The Everest ransomware group has reportedly compromised McDonald’s India, the local branch of the American fast-food conglomerate. The group announced its claims on its official dark web leak site on January 20, 2026, alleging a substantial exfiltration of 861 GB of customer data and internal corporate documents.
In an effort to substantiate their claims, Everest has shared internal screenshots. An examination of these images reveals sensitive financial documents from 2023 to 2026, including audit trails, cost tracking sheets, ERP migration files, and proprietary pricing information. The data appears organized into directories that signify detailed access to accounting or enterprise resource planning systems, with one folder labeled “Investor Info,” hinting at the inclusion of confidential materials intended for board members.
Among the disclosed files is a spreadsheet titled “Contact Database,” which reportedly details personal information of investors and business partners, encompassing names, mailing addresses, phone numbers, and email addresses from several countries, including the United States, the United Kingdom, Singapore, and India. Furthermore, internal store-level data has been exposed, containing the names and contact information of management personnel across various outlet locations, all with company-issued email addresses ending in mcdonaldsindia.com.
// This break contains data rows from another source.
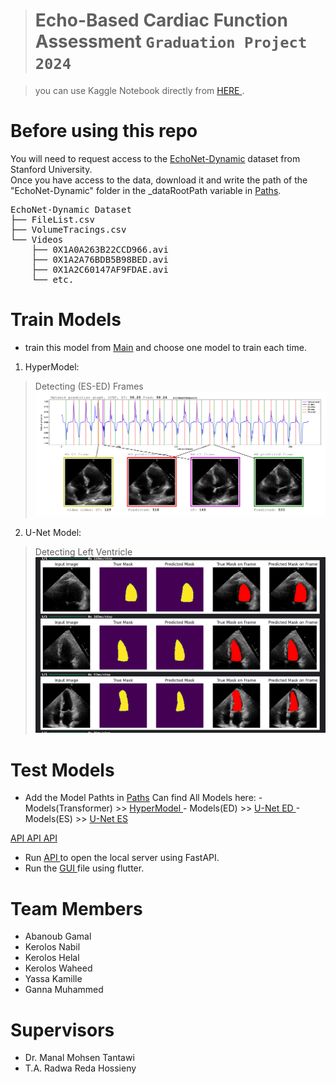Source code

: > # Echo-Based Cardiac Function Assessment `Graduation Project 2024`

> you can use Kaggle Notebook directly from <a href="https://www.kaggle.com/code/abanoubgamal/notebook"> HERE </a>.

# Before using this repo
You will need to request access to the 
<a href = 'https://echonet.github.io/dynamic'>EchoNet-Dynamic</a>
dataset from Stanford University. </br>
Once you have access to the data, download it and write the path of the "EchoNet-Dynamic" folder in the _dataRootPath variable in
<a href = "https://github.com/AbanoubGamalll/Echo-Based-Cardiac-Function-Assessment/blob/main/Model/Paths.py">Paths</a>.

<pre>
EchoNet-Dynamic Dataset
├── FileList.csv
├── VolumeTracings.csv
└── Videos
    ├── 0X1A0A263B22CCD966.avi
    ├── 0X1A2A76BDB5B98BED.avi
    ├── 0X1A2C60147AF9FDAE.avi
    └── etc.
</pre>

# Train Models
- train this model from 
 <a href = "https://github.com/AbanoubGamalll/Echo-Based-Cardiac-Function-Assessment/blob/main/Model/Main.py">Main</a>
and choose one model to train each time.

1) HyperModel:
> Detecting (ES-ED) Frames <br>
![alt results](https://github.com/AbanoubGamalll/Echo-Based-Cardiac-Function-Assessment/blob/main/Media/HeartCycle.png)

2) U-Net Model:
> Detecting Left Ventricle <br>
![alt results](https://github.com/AbanoubGamalll/Echo-Based-Cardiac-Function-Assessment/blob/main/Media/DetectingLV.png)


# Test Models
- Add the Model Pathts in <a href = "https://github.com/AbanoubGamalll/Echo-Based-Cardiac-Function-Assessment/blob/main/Model/Paths.py">Paths</a>
Can find All Models here:
        - Models(Transformer) >> <a href = https://www.kaggle.com/models/abanoubgamal/u-net/Keras/transformer/1> HyperModel </a>
        - Models(ED) >> <a href = https://www.kaggle.com/models/abanoubgamal/u-net/Keras/ed/1> U-Net ED </a>
        - Models(ES) >> <a href = https://www.kaggle.com/models/abanoubgamal/u-net/Keras/es/1>  U-Net ES </a>

<a href = "https://github.com/AbanoubGamalll/Echo-Based-Cardiac-Function-Assessment/blob/main/Model/Api.py"> API </a>
<a href = "https://github.com/AbanoubGamalll/Echo-Based-Cardiac-Function-Assessment/blob/main/Model/Api.py"> API </a>
<a href = "https://github.com/AbanoubGamalll/Echo-Based-Cardiac-Function-Assessment/blob/main/Model/Api.py"> API </a>

- Run
<a href = "https://github.com/AbanoubGamalll/Echo-Based-Cardiac-Function-Assessment/blob/main/Model/Api.py"> API </a>
to open the local server using FastAPI.
- Run the <a href = "https://github.com/AbanoubGamalll/Echo-Based-Cardiac-Function-Assessment/blob/main/GUI"> GUI </a>
file using flutter.

# Team Members
- Abanoub Gamal
- Kerolos Nabil
- Kerolos Helal
- Kerolos Waheed
- Yassa Kamille
- Ganna Muhammed

# Supervisors
- Dr. Manal Mohsen Tantawi
- T.A. Radwa Reda Hossieny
The Everest group has claimed that the breach encompasses customer data and has set a two-day ultimatum for McDonald’s India to respond to the allegations. As of now, there has been no official statement from the fast-food chain. It is essential to approach these claims with caution, as they remain unverified pending a response or further evidence from the company.
Ongoing Attacks by Everest
Ranked as one of the most active ransomware entities throughout 2025, Everest appears to be sustaining its aggressive approach into 2026. The group has previously claimed responsibility for attacks on notable organizations, including Nissan, ASUS, Chrysler, Iberia Airlines, Under Armour, Petrobras, AT&T, and Dublin Airport.
In the context of the MITRE ATT&CK framework, this breach potentially involves several adversary tactics and techniques. Initial access methods might include phishing or exploitation of unpatched vulnerabilities, while the sophisticated organization of the data indicates techniques related to lateral movement or privilege escalation. Persistence mechanisms could involve establishing access through compromised accounts or leveraging backdoor entries within systems.
Cybersecurity experts at Hackread.com are monitoring the evolving situation and have reached out to McDonald’s India for comments regarding the alleged breach. As of the time of reporting, no official response has been given, underscoring the need for constant vigilance in cybersecurity practices among businesses.